Eric Röttinger, directeur de recherche

"C'est-à-dire qu'ils ont des capacités soit à se protéger, soit à réparer les dommages qui sont causés par ces rayons UV."

Et les chercheurs tentent d'en percer les raisons.
"On pense que les mécanismes de réparation de l’ADN couplé à une capacité régénérative accrue maintenue durant toute leur durée de vie seraient de forts atouts dans cette résistance."

L'exceptionnelle capacité de régénération des anémones de mer

A première vue, la similitude entre un être humain et une anémone de mer ne saute pas aux yeux. Et pourtant. Photo Franck Fernandes.

L'anémone de mer a en effet une aptitude à se régénérer exceptionnelle.

Le chercheur illustre: "Dans l'équipe on travaille sur Nematostella vectensis. On est arrivé à la couper en 10-15 petits morceaux, et chaque morceau est capable de régénérer un polype entier en moins d'une semaine. Donc, on essaie de comprendre les processus moléculaires et cellulaires qui sous-tendent cette faculté."

Ils avancent dans cette quête de connaissance. "On a identifié une structure nécessaire à cette régénération et on creuse pour déterminer quels sont les gènes inducteurs de cette capacité."

Une fois cette étape franchie, "on pourra mettre en place des collaborations avec des collègues de l'IRCAN pour essayer de voir si ces gènes peuvent induire une réponse régénérative chez certains mammifères, par exemple dans le rein de la souris."

Quelles applications pour la santé humaine?

"Il y a à peu près 80% des gènes présents chez l'humain qui sont aussi présents chez l'anémone de mer et organisés de la même façon entre les deux génomes." Photo Franck Fernandes.
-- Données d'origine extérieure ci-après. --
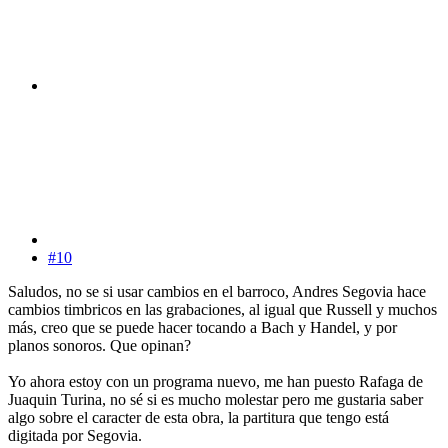
#10
Saludos, no se si usar cambios en el barroco, Andres Segovia hace
cambios timbricos en las grabaciones, al igual que Russell y muchos
más, creo que se puede hacer tocando a Bach y Handel, y por
planos sonoros. Que opinan?
Yo ahora estoy con un programa nuevo, me han puesto Rafaga de
Juaquin Turina, no sé si es mucho molestar pero me gustaria saber
algo sobre el caracter de esta obra, la partitura que tengo está
digitada por Segovia.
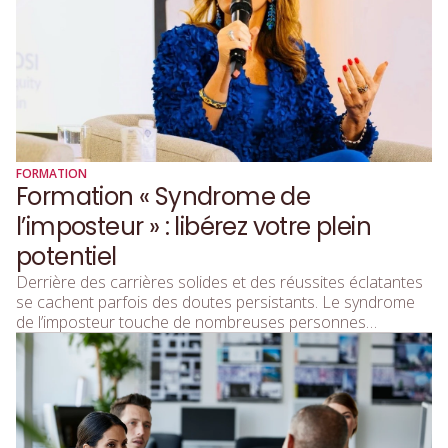
FORMATION
Formation « Syndrome de
l’imposteur » : libérez votre plein
potentiel
Derrière des carrières solides et des réussites éclatantes
se cachent parfois des doutes persistants. Le syndrome
de l’imposteur touche de nombreuses personnes
ambitieuses : sentiment de ne jamais être à la hauteur,
minimisation des succès, perfectionnisme paralysant,
autocritique sévère ou encore peur d’échouer face à de
nouveaux défis. Ces pensées limitantes freinent la
progression professionnelle et empêchent d’occuper
pleinement la place qui revient de droit.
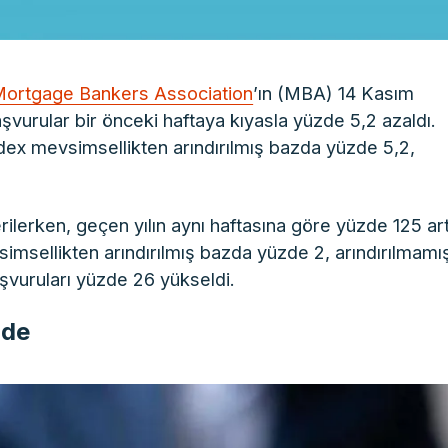
ortgage Bankers Association
’ın (MBA) 14 Kasım
aşvurular bir önceki haftaya kıyasla yüzde 5,2 azaldı.
ex mevsimsellikten arındırılmış bazda yüzde 5,2,
lerken, geçen yılın aynı haftasına göre yüzde 125 art
imsellikten arındırılmış bazda yüzde 2, arındırılmamı
aşvuruları yüzde 26 yükseldi.
nde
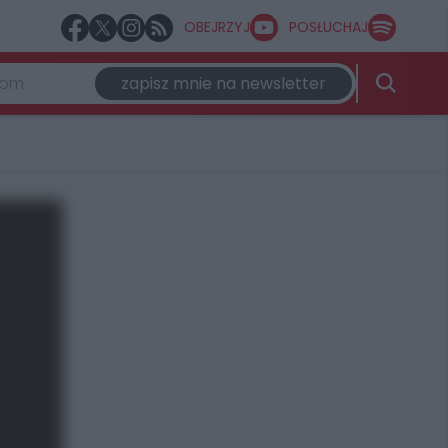
OBEJRZYJ
POSŁUCHAJ
zapisz mnie na newsletter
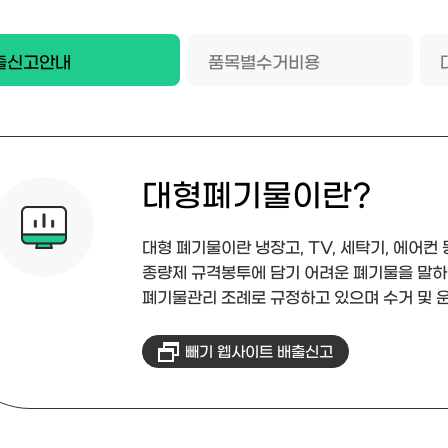
출신고안내
품목별수거비용
대형폐기물이란?
대형 폐기물이란 냉장고, TV, 세탁기, 에어컨 
종량제 규격봉투에 담기 어려운 폐기물을 말하며
폐기물관리 조례로 규정하고 있으며 수거 및 
빼기 웹사이트 배출신고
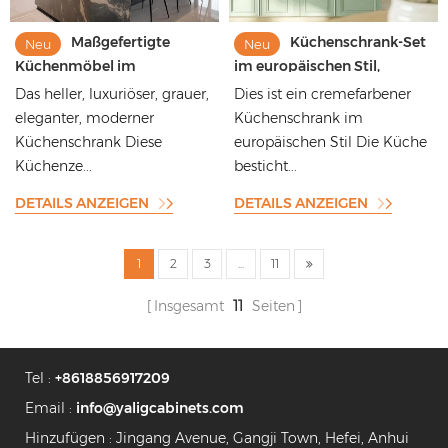
Maßgefertigte
Küchenschrank-Set
Neu
Neu
Küchenmöbel im
im europäischen Stil,
europäischen Stil,
modernes Design, Shaker-
Das heller, luxuriöser, grauer,
Dies ist ein cremefarbener
wasserfest, modern, aus
Stil, direkt vom chinesischen
eleganter, moderner
Küchenschrank im
intelligentem Holz,
Hersteller im Direktvertrieb
Küchenschrank Diese
europäischen Stil Die Küche
komplette Küchenschränke
mit Kochinsel für Zuhause
Küchenze...
besticht...
DETAILS ANZEIGEN
DETAILS ANZEIGEN
1
2
3
...
11
Insgesamt
11
Seiten
Tel :
+8618856917209
Email :
info@yaligcabinets.com
Hinzufügen : Jingang Avenue, Gangji Town, Hefei, Anhui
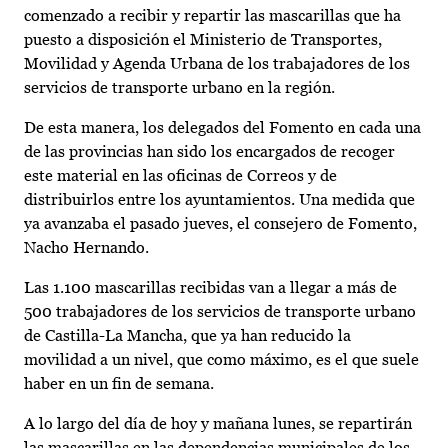
comenzado a recibir y repartir las mascarillas que ha
puesto a disposición el Ministerio de Transportes,
Movilidad y Agenda Urbana de los trabajadores de los
servicios de transporte urbano en la región.
De esta manera, los delegados del Fomento en cada una
de las provincias han sido los encargados de recoger
este material en las oficinas de Correos y de
distribuirlos entre los ayuntamientos. Una medida que
ya avanzaba el pasado jueves, el consejero de Fomento,
Nacho Hernando.
Las 1.100 mascarillas recibidas van a llegar a más de
500 trabajadores de los servicios de transporte urbano
de Castilla-La Mancha, que ya han reducido la
movilidad a un nivel, que como máximo, es el que suele
haber en un fin de semana.
A lo largo del día de hoy y mañana lunes, se repartirán
las mascarillas en las dependencias municipales de los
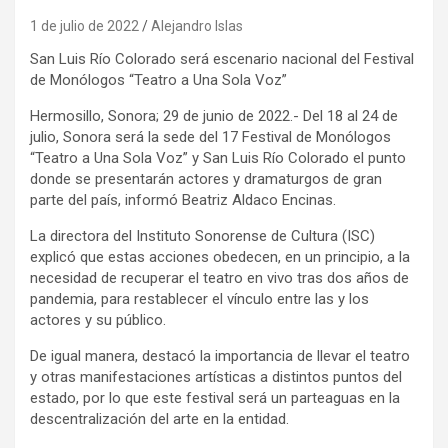
1 de julio de 2022
Alejandro Islas
San Luis Río Colorado será escenario nacional del Festival
de Monólogos “Teatro a Una Sola Voz”
Hermosillo, Sonora; 29 de junio de 2022.- Del 18 al 24 de
julio, Sonora será la sede del 17 Festival de Monólogos
“Teatro a Una Sola Voz” y San Luis Río Colorado el punto
donde se presentarán actores y dramaturgos de gran
parte del país, informó Beatriz Aldaco Encinas.
La directora del Instituto Sonorense de Cultura (ISC)
explicó que estas acciones obedecen, en un principio, a la
necesidad de recuperar el teatro en vivo tras dos años de
pandemia, para restablecer el vínculo entre las y los
actores y su público.
De igual manera, destacó la importancia de llevar el teatro
y otras manifestaciones artísticas a distintos puntos del
estado, por lo que este festival será un parteaguas en la
descentralización del arte en la entidad.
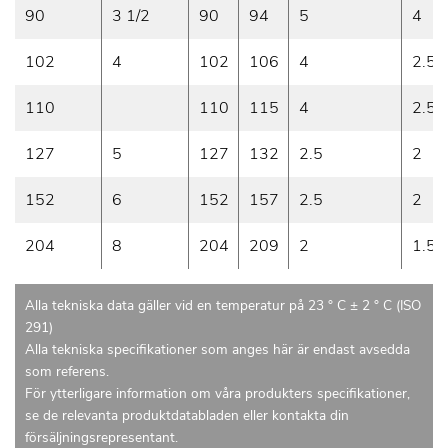
90
3 1/2
90
94
5
4
102
4
102
106
4
2.5
110
110
115
4
2.5
127
5
127
132
2.5
2
152
6
152
157
2.5
2
204
8
204
209
2
1.5
Alla tekniska data gäller vid en temperatur på 23 ° C ± 2 ° C (ISO
291)
Alla tekniska specifikationer som anges här är endast avsedda
som referens.
För ytterligare information om våra produkters specifikationer,
se de relevanta produktdatabladen eller kontakta din
försäljningsrepresentant.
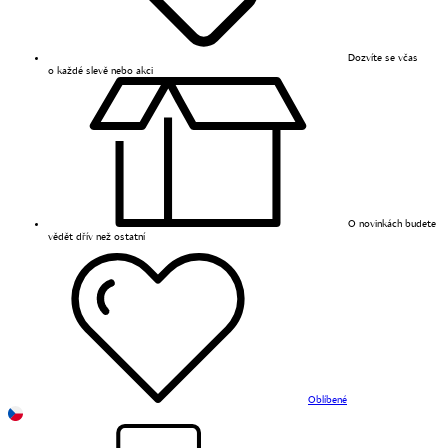
Dozvíte se včas
o každé slevě nebo akci
O novinkách budete
vědět dřív než ostatní
Oblíbené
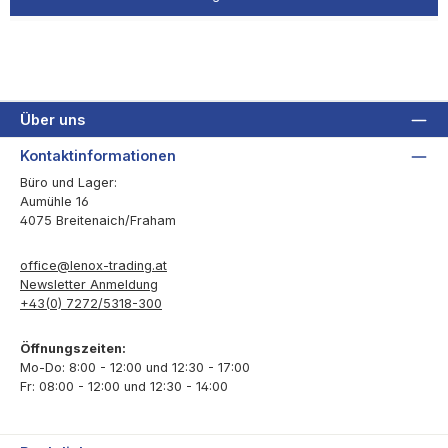
Über uns
Kontaktinformationen
Büro und Lager:
Aumühle 16
4075 Breitenaich/Fraham
office@lenox-trading.at
Newsletter Anmeldung
+43(0) 7272/5318-300
Öffnungszeiten:
Mo-Do: 8:00 - 12:00 und 12:30 - 17:00
Fr: 08:00 - 12:00 und 12:30 - 14:00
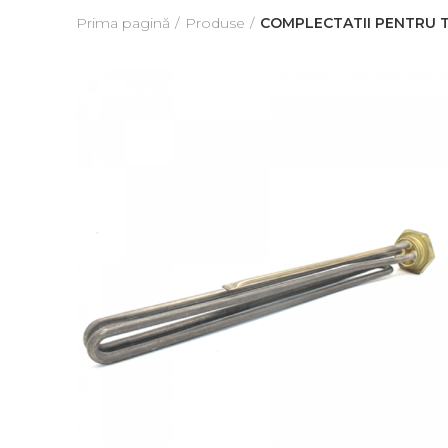
Prima pagină
Produse
COMPLECTATII PENTRU T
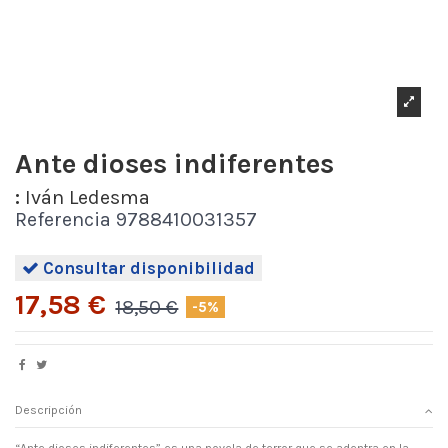
Ante dioses indiferentes
:
Iván Ledesma
Referencia
9788410031357
Consultar disponibilidad
17,58 €
18,50 €
-5%
Descripción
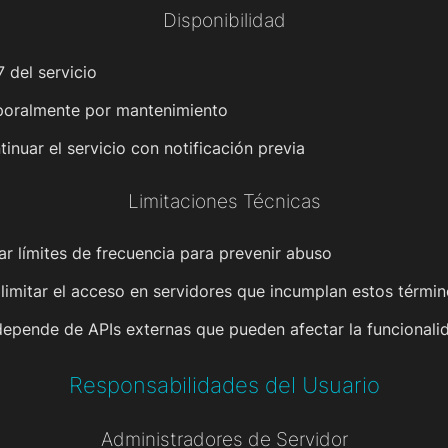
Disponibilidad
 del servicio
mporalmente por mantenimiento
inuar el servicio con notificación previa
Limitaciones Técnicas
 límites de frecuencia para prevenir abuso
limitar el acceso en servidores que incumplan estos térmi
o depende de APIs externas que pueden afectar la funcionali
Responsabilidades del Usuario
Administradores de Servidor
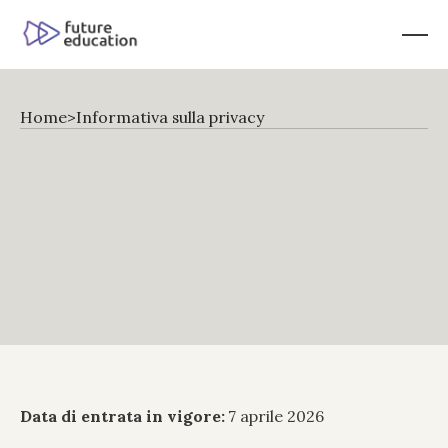
Home
>
Informativa sulla privacy
Informativa
sui
cookie
Utilizziamo
i
cookie
per
garantire
il
corretto
funzionamento
del
nostro
sito
web,
analizzare
il
traffico
del
sito
e
personalizzare
la
tua
esperienza
di
navigazione.
Hai
il
pieno
controllo
dei
tuoi
dati
e
puoi
aggiornare
le
tue
preferenze
o
revocare
il
consenso
in
qualsiasi
momento
tramite
le
impostazioni
dei
cookie.
Data di entrata in vigore:
 7 aprile 2026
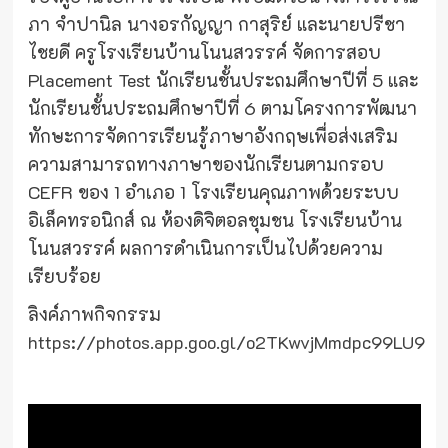
ภา จำปานิล นางอรกัญญา กาสุริย์ และนายปรีชา
ไชยดี ครูโรงเรียนบ้านโนนสวรรค์ จัดการสอบ
Placement Test นักเรียนชั้นประถมศึกษาปีที่ 5 และ
นักเรียนชั้นประถมศึกษาปีที่ 6 ตามโครงการพัฒนา
ทักษะการจัดการเรียนรู้ภาษาอังกฤษเพื่อส่งเสริม
ความสามารถทางภาษาของนักเรียนตามกรอบ
CEFR ของ 1 อำเภอ 1 โรงเรียนคุณภาพด้วยระบบ
อิเล็คทรอนิกส์ ณ ห้องดิจิตอลชุมชน โรงเรียนบ้าน
โนนสวรรค์ ผลการดำเนินการเป็นไปด้วยความ
เรียบร้อย
ลิงค์ภาพกิจกรรม
https://photos.app.goo.gl/o2TKwvjMmdpc99LU9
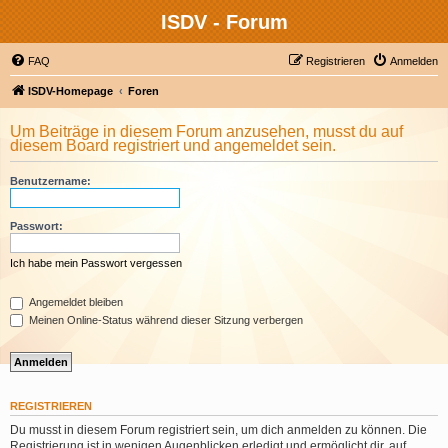
ISDV - Forum
FAQ
Registrieren
Anmelden
ISDV-Homepage
Foren
Um Beiträge in diesem Forum anzusehen, musst du auf
diesem Board registriert und angemeldet sein.
Benutzername:
Passwort:
Ich habe mein Passwort vergessen
Angemeldet bleiben
Meinen Online-Status während dieser Sitzung verbergen
REGISTRIEREN
Du musst in diesem Forum registriert sein, um dich anmelden zu können. Die
Registrierung ist in wenigen Augenblicken erledigt und ermöglicht dir, auf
S'ils n'en sont qu'aux premières étapes, Eric Röttinger a bon espoir que les travaux de recherche fondamentale de son équipe pourront être "transférés dans d'autres modèles plus proches de l'humain et ensuite voir potentiellement dans le futur des applications biomédicales."

"On travaille avec nos collègues de l'Institut afin de tenter de trouver de nouvelles solutions pour lutter contre des maladies liées à l'âge, comme la neurodégénérescence ou la défaillance de certains organes qui commencent à faiblir avec le vieillissement."

Quand on lui demande à quel horizon, Eric Röttinger répond avec prudence: "Avec un soutien financier nécessaire pour ce projet ambitieux, des applications pourraient être envisageables en 5 à 10 ans".


* Eric Röttinger est également directeur de l'Institut Fédératif de Recherche - Ressources Marines qui regroupe 10 laboratoires et deux formations de l'Université Côte d’Azur dans la thématique marine.